# List of tasks:
**A.** Answer these questions using the durable object lifecycle guide:
(i) Which restart strategy does the DynamicSupervisor use for a durable object process?
(ii) In distributed mode, what ensures that only one process exists for a given (module, object_id) across the cluster?
(iii) What happens when the database write of a changed state fails?
**B.** From the durable object lifecycle guide, write out the passage from "During init/1, the" to "their default values." exactly.

# Reading passage:
Durable Object Lifecycle

Copy Markdown View Source

This guide describes the complete lifecycle of a durable object, from startup through execution, hibernation, and shutdown.

Overview

flowchart LR
    subgraph Startup
        direction TB
        S1["call / ensure_started"] --> S2[Load State from DB]
        S2 --> S3["after_load callback"]
    end

    subgraph Running
        direction TB
        Idle -->|"call or alarm"| Handle[Handle Call]
        Handle -->|"state changed"| Persist[Persist State]
        Handle -->|"no change"| Idle
        Persist -->|"success"| Idle
        Idle -->|"inactivity"| Hibernate[Hibernated]
        Hibernate -->|"message received"| Idle
    end

    subgraph Shutdown
        direction TB
        T1["shutdown_after timeout<br/>or node failure"] --> T2["Process stopped<br/>(state already in DB)"]
    end

    Startup --> Running
    Running --> Shutdown
    Shutdown -->|"next call"| Startup

Phases

1. Starting

A durable object process is started on demand when you call it:

MyApp.Counter.increment("user:123", 1)
# or
DurableObject.call(MyApp.Counter, "user:123", :increment, [1])

The system checks if a process for the (module, object_id) pair is already running. If not, a new process is started under a DynamicSupervisor with a :temporary restart strategy -- meaning it will not be automatically restarted if it stops.

In distributed mode (Horde), the registry ensures only one process exists for a given (module, object_id) across the entire cluster.

2. Loading State

flowchart TD
    A[init] --> B{Repo configured?}
    B -- Yes --> C{Record in DB?}
    B -- No --> F[Use default state]
    C -- Yes --> D[Load state from DB]
    C -- No --> E[Save default state to DB]
    D --> G[Merge with defaults]
    E --> F
    G --> F
    F --> H[after_load callback]

During init/1, the server loads persisted state from the database. If no record exists yet, the default state (derived from field definitions in the DSL) is saved. Loaded state is merged with defaults so that newly added fields get their default values.

3. After Load

The optional after_load/1 callback runs once after state is loaded. This is useful for scheduling initial alarms or performing one-time setup:

def after_load(state) do
  {:ok, state, {:schedule_alarm, :cleanup, :timer.minutes(30)}}
end

If after_load modifies state, the new state is persisted before the object begins accepting calls.

4. Handling Calls

When a call arrives, the server invokes the corresponding handle_<name>/N function. Handlers return a result tuple:

def handle_increment(amount, state) do
  new_count = state.count + amount
  {:reply, new_count, %{state | count: new_count}}
end

State persistence is transactional. If the state changed, it is written to the database. If the write fails, the state is rolled back to its previous value and the caller receives an error. This guarantees that in-memory state and database state stay in sync.

Handlers can also schedule alarms as part of their return value:

{:reply, :ok, new_state, {:schedule_alarm, :expire, :timer.hours(1)}}

5. Alarms

sequenceDiagram
    participant Handler
    participant Scheduler
    participant DB
    participant Object

    Handler->>DB: Write alarm (upsert)

# Extracted data:
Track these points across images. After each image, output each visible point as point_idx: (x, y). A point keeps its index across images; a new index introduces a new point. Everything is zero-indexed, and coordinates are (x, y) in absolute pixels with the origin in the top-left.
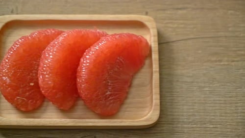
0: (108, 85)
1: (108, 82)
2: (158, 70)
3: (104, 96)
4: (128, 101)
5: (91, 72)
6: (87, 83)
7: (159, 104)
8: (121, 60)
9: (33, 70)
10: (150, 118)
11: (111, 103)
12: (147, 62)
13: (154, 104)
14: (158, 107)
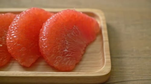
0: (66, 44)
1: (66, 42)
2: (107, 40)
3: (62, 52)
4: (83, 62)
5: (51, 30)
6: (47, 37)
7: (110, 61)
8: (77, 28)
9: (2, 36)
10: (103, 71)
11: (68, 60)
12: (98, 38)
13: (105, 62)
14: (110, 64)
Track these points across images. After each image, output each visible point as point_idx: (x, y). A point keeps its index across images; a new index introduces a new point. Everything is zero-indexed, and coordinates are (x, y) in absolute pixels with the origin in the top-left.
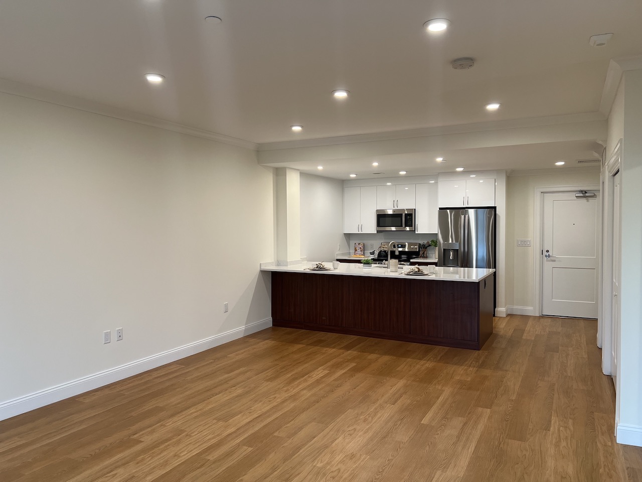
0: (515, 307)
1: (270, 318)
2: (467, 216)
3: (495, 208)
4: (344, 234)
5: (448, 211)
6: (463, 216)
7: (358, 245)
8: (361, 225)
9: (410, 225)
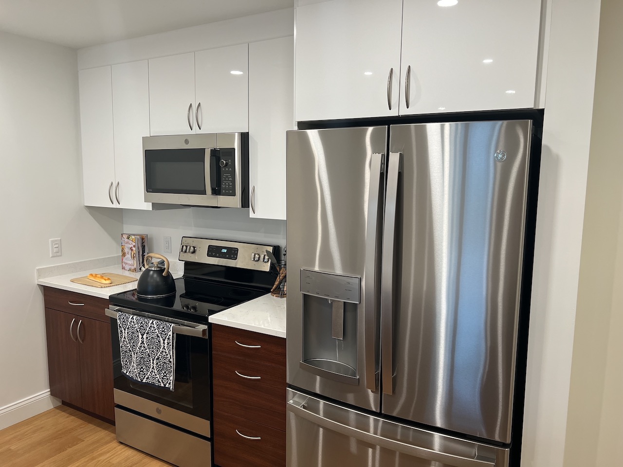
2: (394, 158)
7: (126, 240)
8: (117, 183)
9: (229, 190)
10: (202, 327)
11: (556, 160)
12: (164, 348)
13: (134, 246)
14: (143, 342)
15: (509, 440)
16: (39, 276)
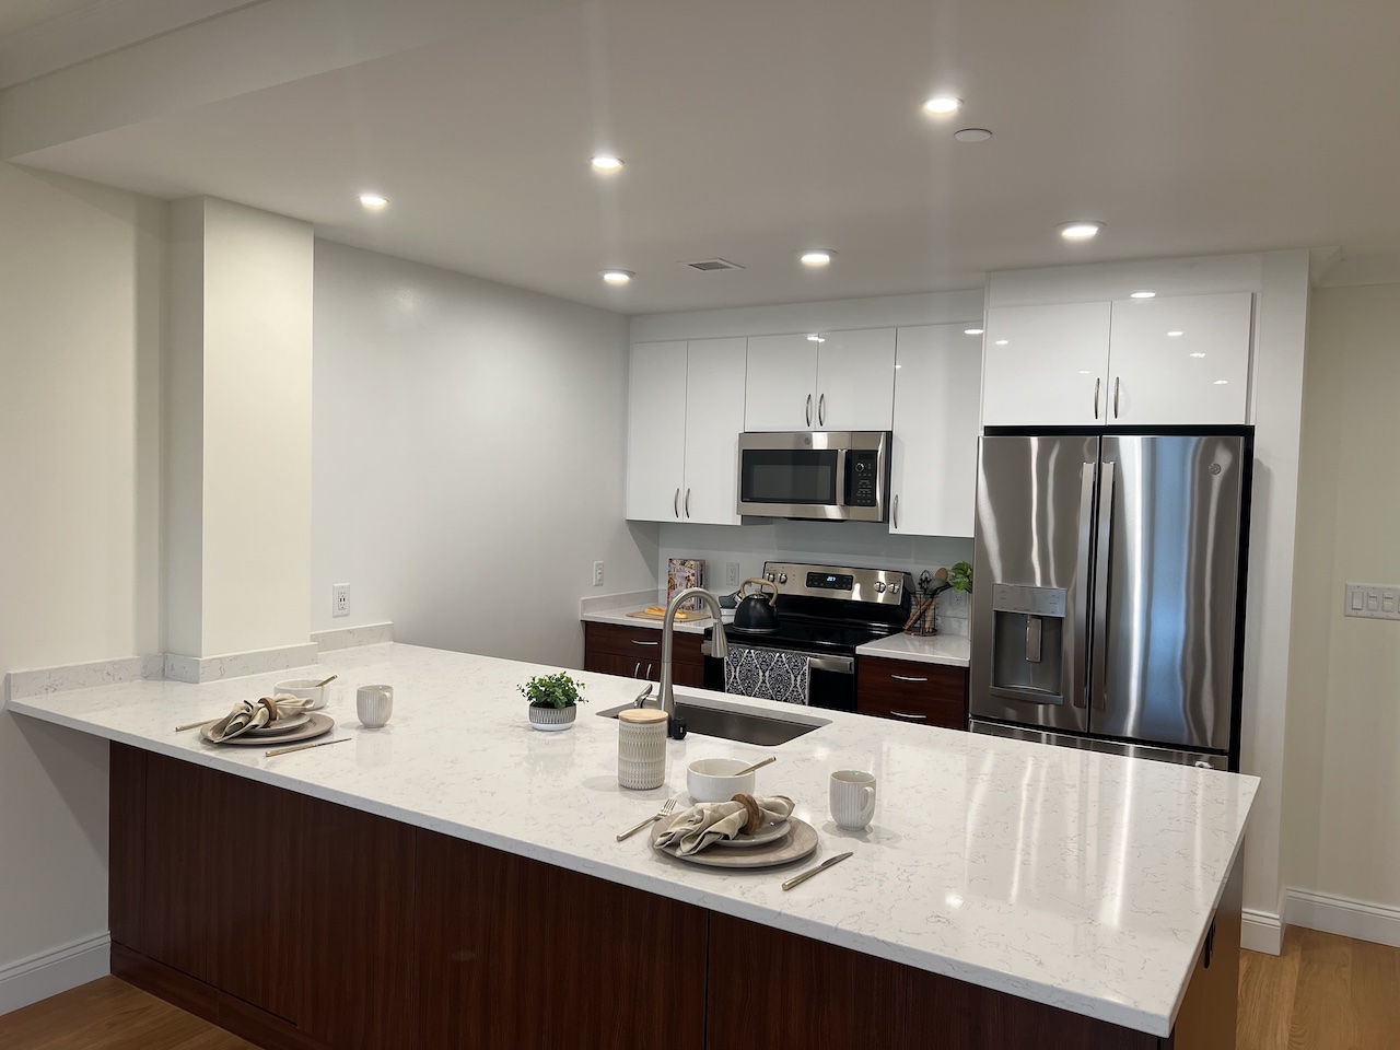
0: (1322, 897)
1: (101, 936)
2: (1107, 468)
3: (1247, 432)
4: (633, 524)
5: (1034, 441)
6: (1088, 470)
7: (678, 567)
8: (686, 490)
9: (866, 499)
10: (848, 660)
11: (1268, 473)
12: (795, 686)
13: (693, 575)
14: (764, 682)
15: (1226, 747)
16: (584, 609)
...
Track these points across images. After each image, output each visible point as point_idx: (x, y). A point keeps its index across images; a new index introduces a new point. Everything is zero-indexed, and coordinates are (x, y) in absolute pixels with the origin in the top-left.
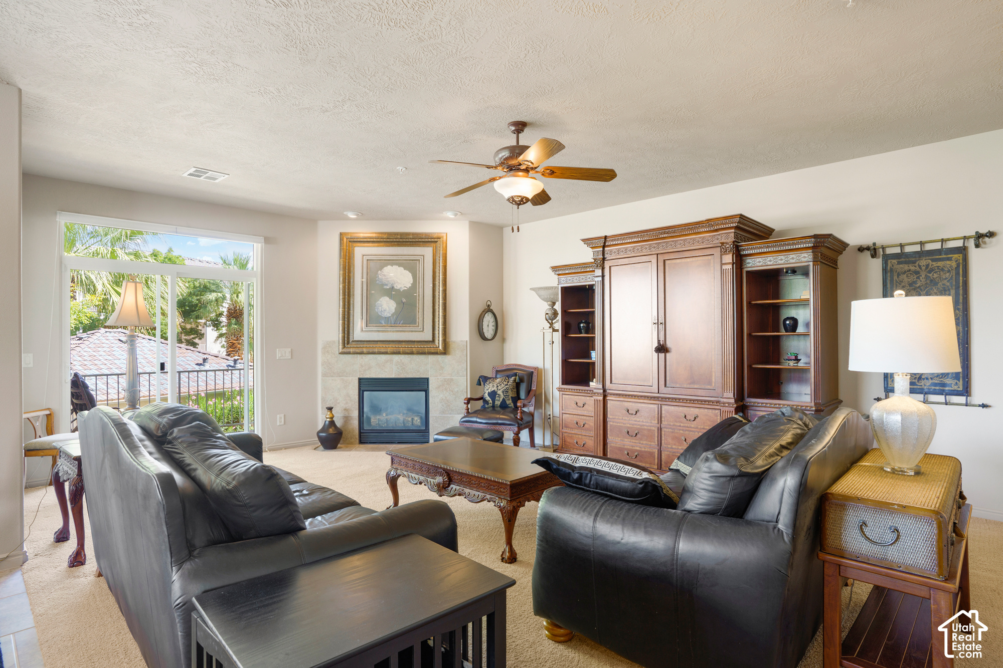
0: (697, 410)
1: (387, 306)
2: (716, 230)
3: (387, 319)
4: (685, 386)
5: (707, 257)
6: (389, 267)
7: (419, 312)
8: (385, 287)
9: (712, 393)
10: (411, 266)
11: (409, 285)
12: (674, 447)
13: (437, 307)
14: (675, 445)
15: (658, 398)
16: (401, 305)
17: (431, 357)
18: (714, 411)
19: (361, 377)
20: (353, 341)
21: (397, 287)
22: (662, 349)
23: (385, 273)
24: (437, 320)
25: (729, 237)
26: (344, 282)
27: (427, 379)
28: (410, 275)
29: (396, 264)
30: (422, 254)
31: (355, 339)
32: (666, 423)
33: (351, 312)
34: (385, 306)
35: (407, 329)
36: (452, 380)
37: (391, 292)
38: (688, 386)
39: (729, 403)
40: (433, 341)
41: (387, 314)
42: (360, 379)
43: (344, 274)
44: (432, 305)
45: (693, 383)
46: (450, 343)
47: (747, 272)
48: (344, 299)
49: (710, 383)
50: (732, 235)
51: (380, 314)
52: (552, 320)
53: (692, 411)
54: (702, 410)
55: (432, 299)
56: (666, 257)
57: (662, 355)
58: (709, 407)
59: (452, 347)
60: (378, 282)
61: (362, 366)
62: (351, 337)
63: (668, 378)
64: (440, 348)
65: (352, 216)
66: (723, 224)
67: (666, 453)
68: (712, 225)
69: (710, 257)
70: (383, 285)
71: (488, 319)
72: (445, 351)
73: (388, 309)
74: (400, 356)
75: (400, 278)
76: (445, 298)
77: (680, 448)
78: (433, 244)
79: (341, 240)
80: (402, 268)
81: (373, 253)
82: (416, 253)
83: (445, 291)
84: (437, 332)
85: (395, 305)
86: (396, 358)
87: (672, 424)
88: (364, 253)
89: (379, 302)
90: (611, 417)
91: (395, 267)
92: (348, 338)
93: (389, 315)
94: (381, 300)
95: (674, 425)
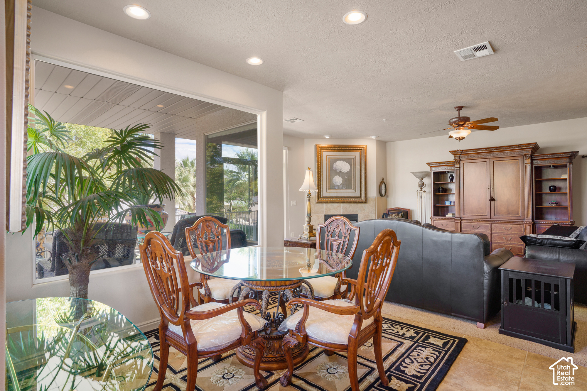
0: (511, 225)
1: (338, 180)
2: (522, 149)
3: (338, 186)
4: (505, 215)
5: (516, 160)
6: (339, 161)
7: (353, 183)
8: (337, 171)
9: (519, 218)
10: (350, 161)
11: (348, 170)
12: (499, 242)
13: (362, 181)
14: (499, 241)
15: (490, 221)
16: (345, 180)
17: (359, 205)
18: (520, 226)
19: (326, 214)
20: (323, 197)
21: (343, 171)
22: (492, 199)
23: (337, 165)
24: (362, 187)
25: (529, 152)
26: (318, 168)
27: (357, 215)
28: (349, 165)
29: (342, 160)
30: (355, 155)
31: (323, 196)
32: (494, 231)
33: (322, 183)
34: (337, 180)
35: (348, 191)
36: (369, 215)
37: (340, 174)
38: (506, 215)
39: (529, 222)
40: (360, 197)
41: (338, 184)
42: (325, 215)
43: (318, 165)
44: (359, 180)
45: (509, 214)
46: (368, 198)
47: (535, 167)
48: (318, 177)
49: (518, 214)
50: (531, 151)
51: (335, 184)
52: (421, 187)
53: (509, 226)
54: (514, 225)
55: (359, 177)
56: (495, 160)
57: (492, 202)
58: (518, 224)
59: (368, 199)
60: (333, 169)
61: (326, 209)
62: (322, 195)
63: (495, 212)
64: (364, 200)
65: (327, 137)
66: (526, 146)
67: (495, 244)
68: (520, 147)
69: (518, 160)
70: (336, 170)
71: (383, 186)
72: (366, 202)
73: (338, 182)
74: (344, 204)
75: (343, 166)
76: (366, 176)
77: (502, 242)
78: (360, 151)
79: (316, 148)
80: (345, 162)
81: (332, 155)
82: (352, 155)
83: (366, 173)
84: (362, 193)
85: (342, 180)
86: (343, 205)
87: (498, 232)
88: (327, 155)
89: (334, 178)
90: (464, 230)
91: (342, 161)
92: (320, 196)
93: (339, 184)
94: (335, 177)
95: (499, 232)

# Responses per task:
**A.**
(i) The :temporary restart strategy, so the process is not automatically restarted if it stops.
(ii) The registry (Horde).
(iii) The state is rolled back to its previous value, and the caller receives an error.

**B.**
During init/1, the server loads persisted state from the database. If no record exists yet, the default state (derived from field definitions in the DSL) is saved. Loaded state is merged with defaults so that newly added fields get their default values.